Waterton purchased Ridgeleigh at Van Dorn out of foreclosure from Fremont Investment and Loan. The property was built by JPI as a rental in the mid-1990s and acquired by Washington Communities for conversion to condos in 2006. When the bank foreclosed, 46 units had been converted to owners and sold. Waterton bought the remaining 314 for $70.5 million, or $224,522 per unit.

“We bought Ridgeleigh because we were able to acquire enough units to effectively control the operations of the property and the homeowners association. And, that’s obviously something that’s very important to us,” said Wise. The community is located in Fairfax County, another of the District’s affluent high-growth sub-markets. Wise plans to spend about $3.5 million to renovate the unit interiors and construct a clubhouse, which was gutted during the conversion process and never completed.

“At the end of the day, this property could be reconverted to condos by the next owner, if that market comes back,” he said. Meanwhile, Wise continues to look for condo-to-apartment reversion opportunities in D.C. and other markets that have a lot of busted condo potential, like Central and South Florida and San Diego. But finding them may not be in the cards.
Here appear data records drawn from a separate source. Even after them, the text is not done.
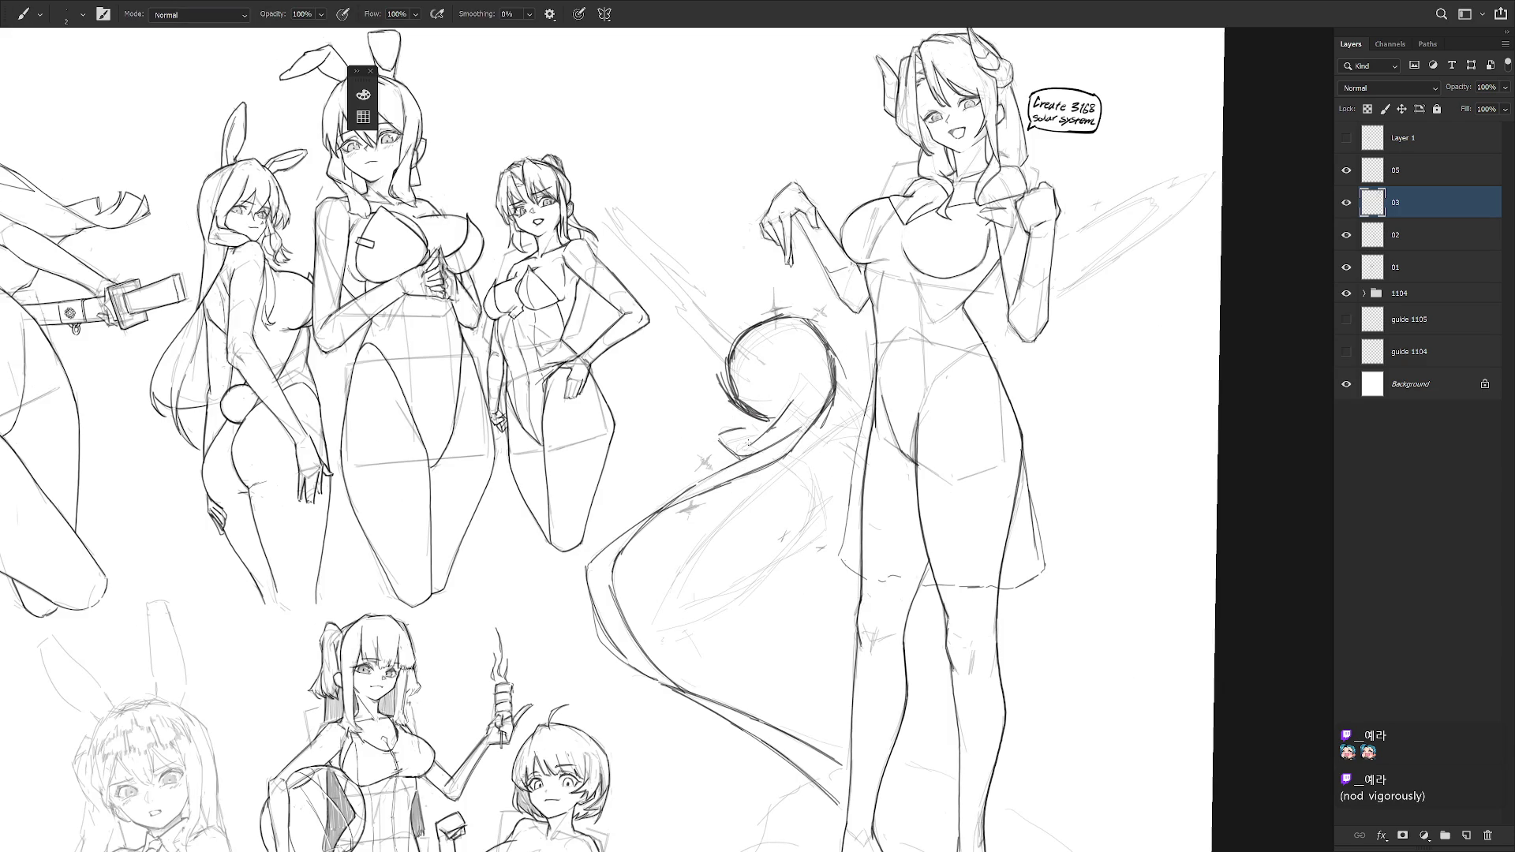
- Redraw and refine the strokes at the curl's inner tip
{"action": "left_click_drag", "start_coordinate": [731, 449], "coordinate": [764, 427]}
{"action": "key", "text": "ctrl+z"}
{"action": "left_click_drag", "start_coordinate": [718, 436], "coordinate": [737, 427]}
{"action": "left_click_drag", "start_coordinate": [732, 433], "coordinate": [772, 423]}
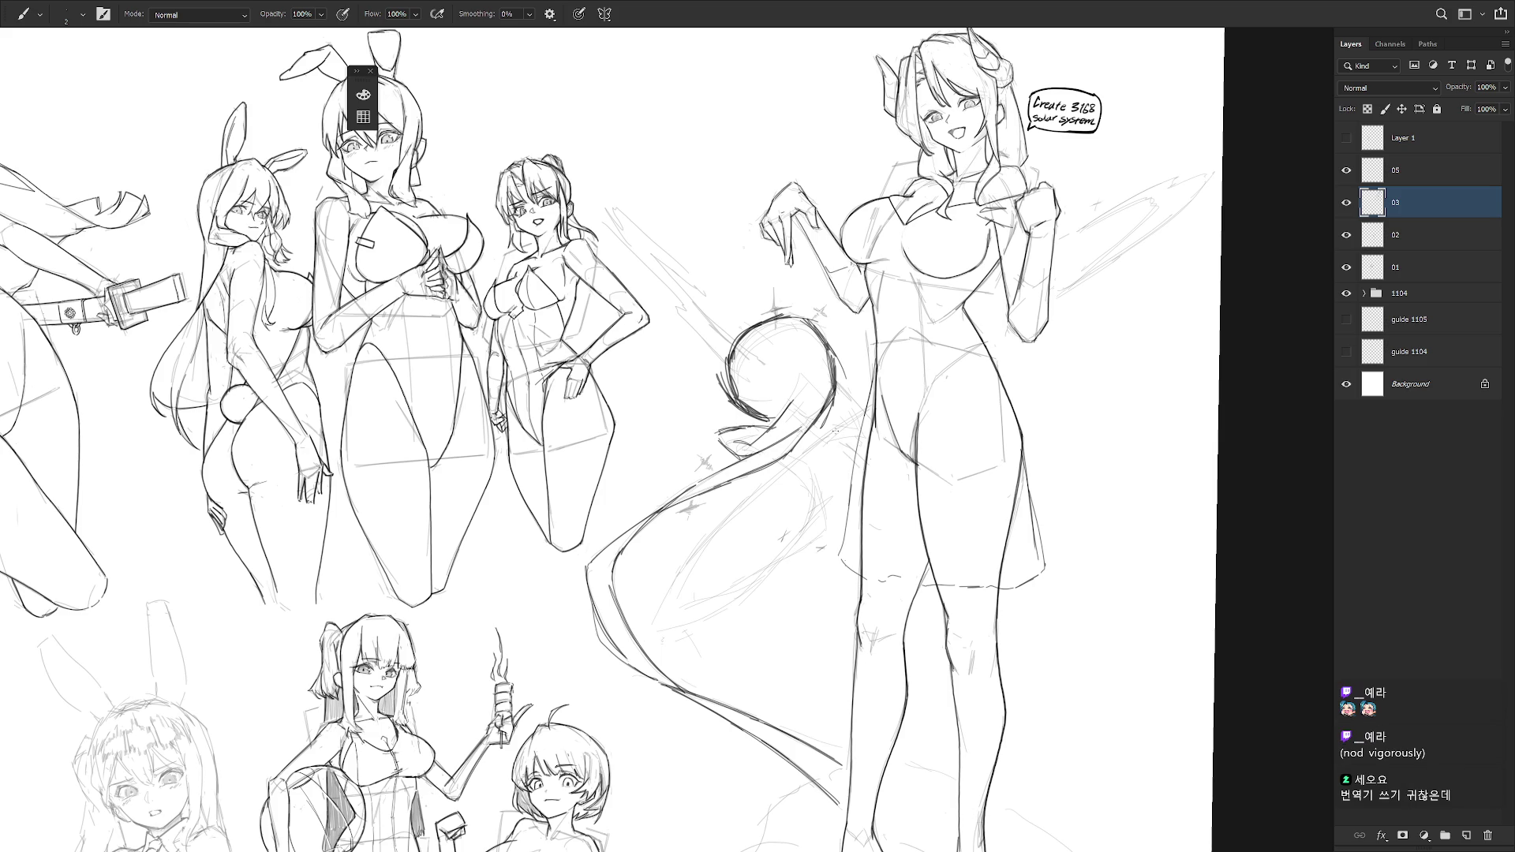
{"action": "key", "text": "r"}
{"action": "left_click_drag", "start_coordinate": [910, 531], "coordinate": [947, 442]}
“The key to this busted condo distressed strategy is, every deal you look at has to stand on its own. People ask me all the time how many more I’m going to do and what markets I’m targeting. But the fact of the matter is, there are so many elements and variables that go into this that even though we’d like to do more, the right opportunity may never come along,” said Wise, explaining that those variables include how many units have been sold, the position the county takes on real estate taxes and whether they plan to assess the property as condos or apartments, the physical condition of the asset and how the by- laws read in the condo documents.

“We went into both of these deals (Bellemeade and Ridgeleigh) as an experiment and we said, ‘Let’s see if we can figure it out.’ It was a way to get our arms around it and see if there was a market here. I won’t say we made a market, but it was an experiment and it worked out. We found a way to get these deals done in a way that made sense for us and our investors,” he said.
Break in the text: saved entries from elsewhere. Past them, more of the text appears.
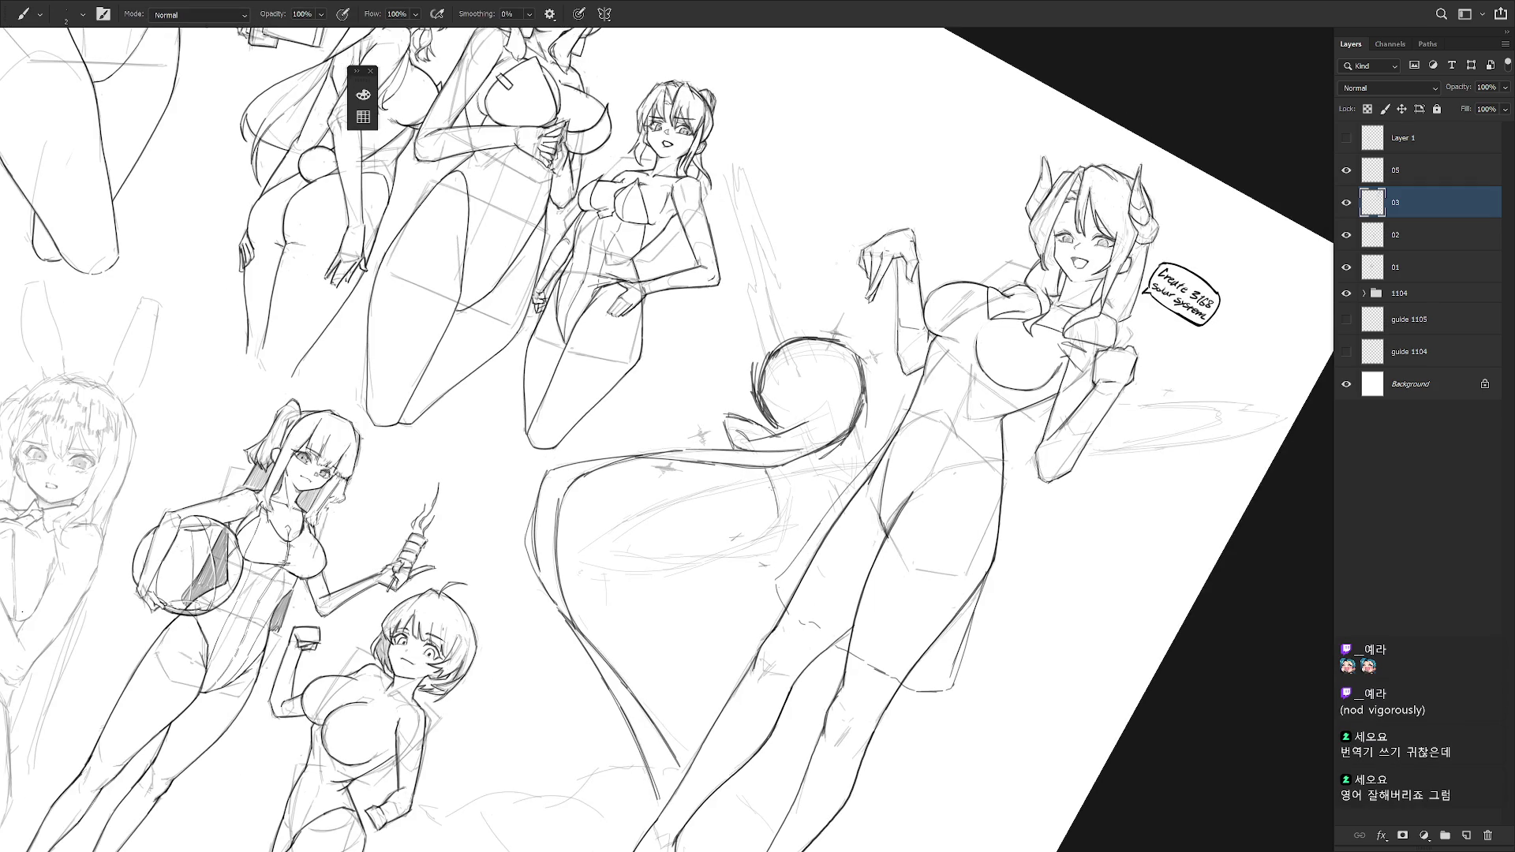
{"action": "key", "text": "r"}
{"action": "left_click_drag", "start_coordinate": [784, 528], "coordinate": [847, 505]}
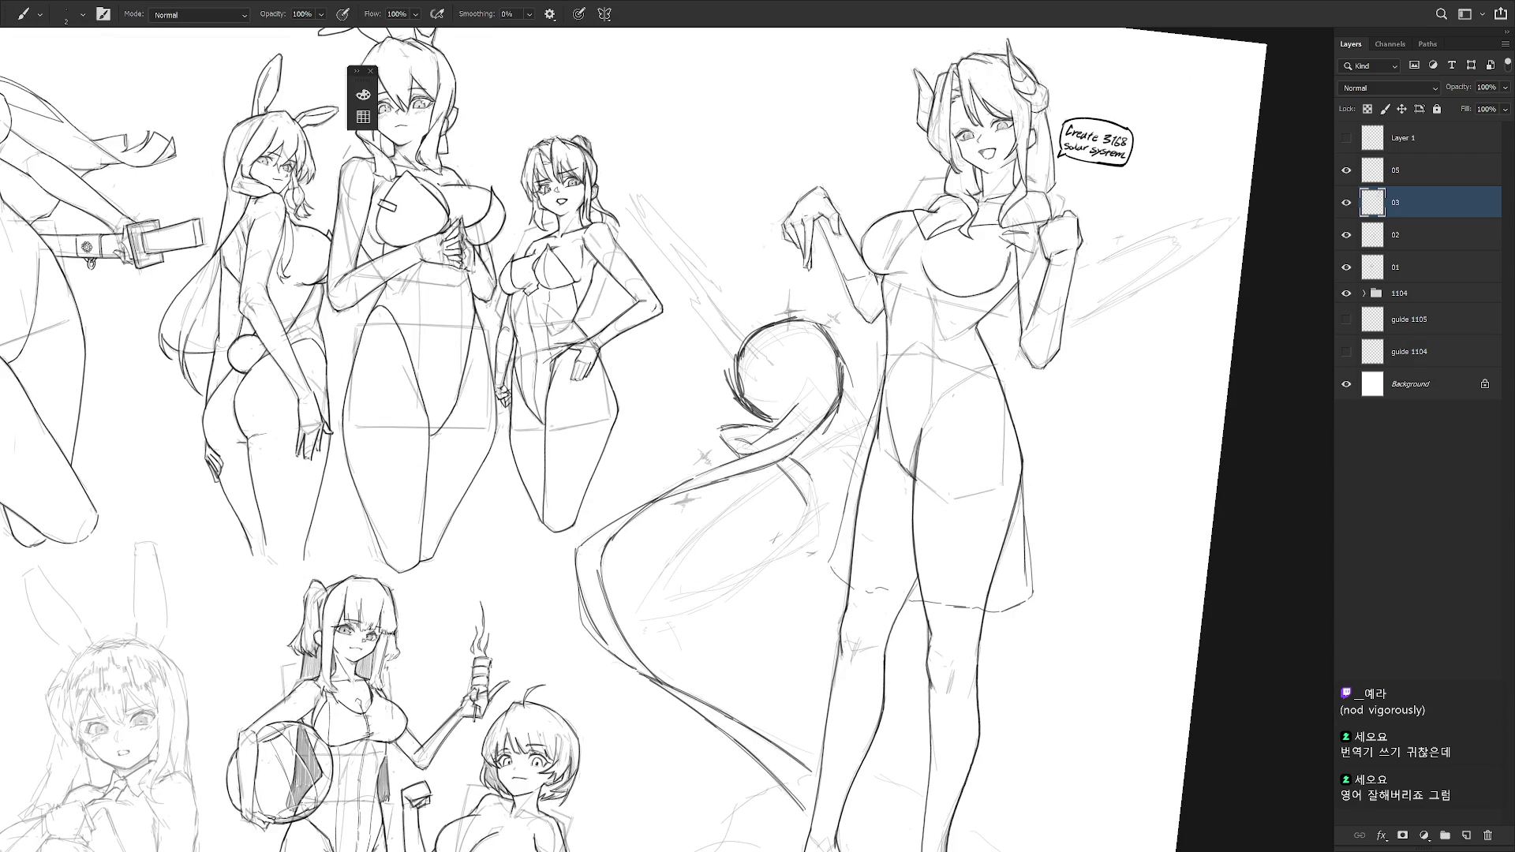
- Darken the line beside the tail and extend the lower sweeping curves down-left
{"action": "mouse_move", "coordinate": [808, 483]}
{"action": "left_mouse_down"}
{"action": "mouse_move", "coordinate": [816, 523]}
{"action": "mouse_move", "coordinate": [846, 507]}
{"action": "left_mouse_up"}
{"action": "key", "text": "r"}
Wise expects the repositioning program at the two communities to take a couple of years. “We plan to knock out 20 to 30 percent of the units within the next few months. Because so many were vacant, we can take a whole bulk number of them and renovate, then keep renovating as units turn. But, we’re trying to build up an inventory of renovated units so that we always have units to rent,” he said.

The recent turmoil in the capital markets hasn’t dampened demand for value-added plays or the number of deals being offered. “For quality assets in excellent locations, especially ones that attract lower leverage institutional investors, competition is still very much heated in the value-added arena,” said Wise.
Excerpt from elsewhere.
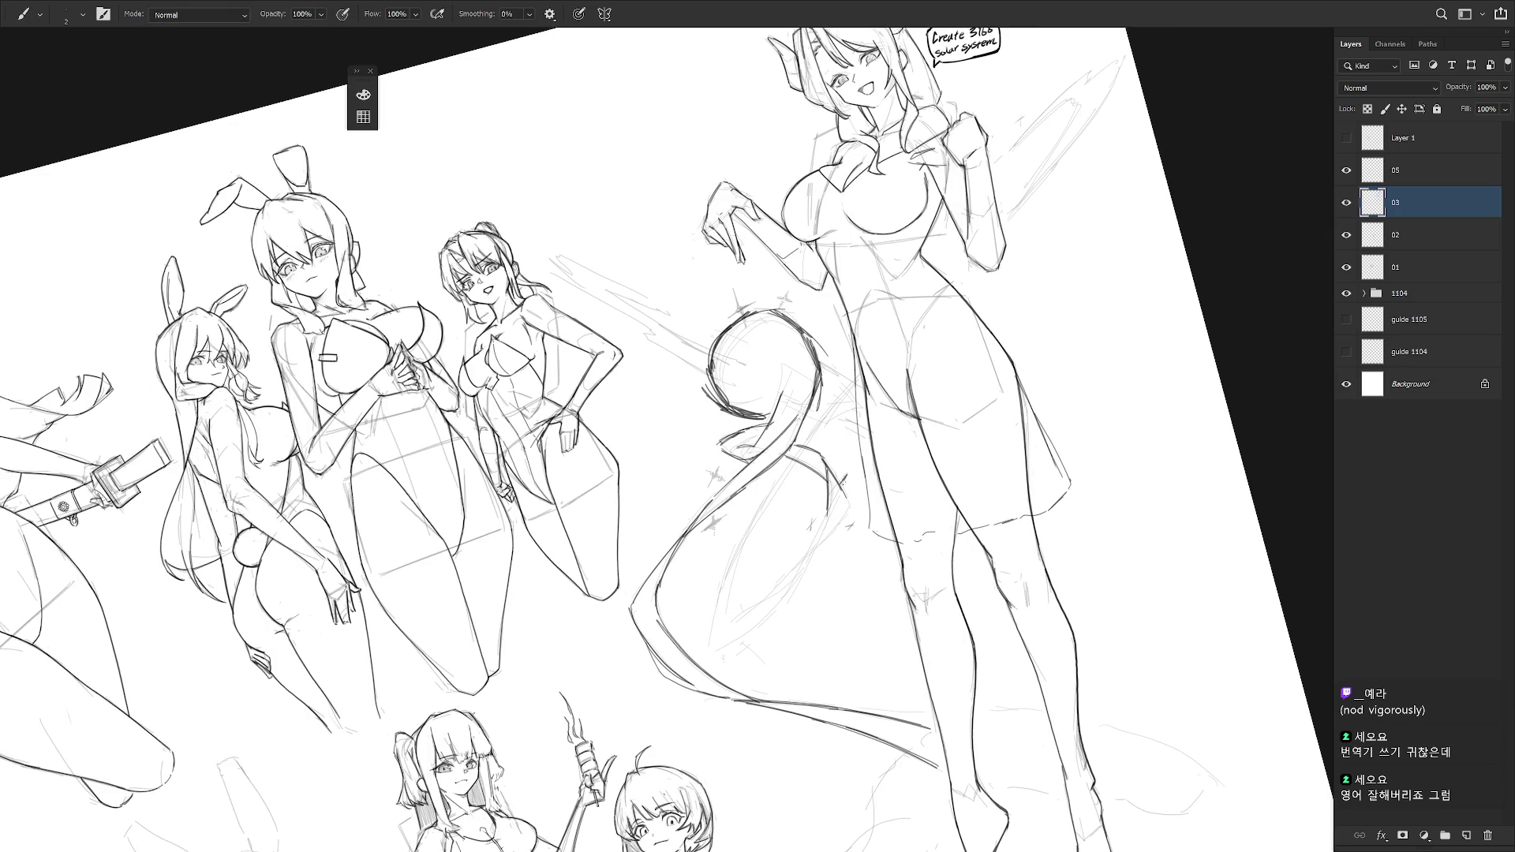
{"action": "key", "text": "e"}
“Some buyers are accepting a lower loan-to-value ratio then they typically could get, and prices may have come back because of the financing situation, so sellers who are trying for the big prices and don’t have to sell are saying, ‘Why should I sell today,’ when they’ll take a five- to seven-percent hit to their price. But, if you’re a real seller today, there’s plenty of deals getting done,” added Stern. He and Wise continue to aggressively search for value-added deals on both coasts.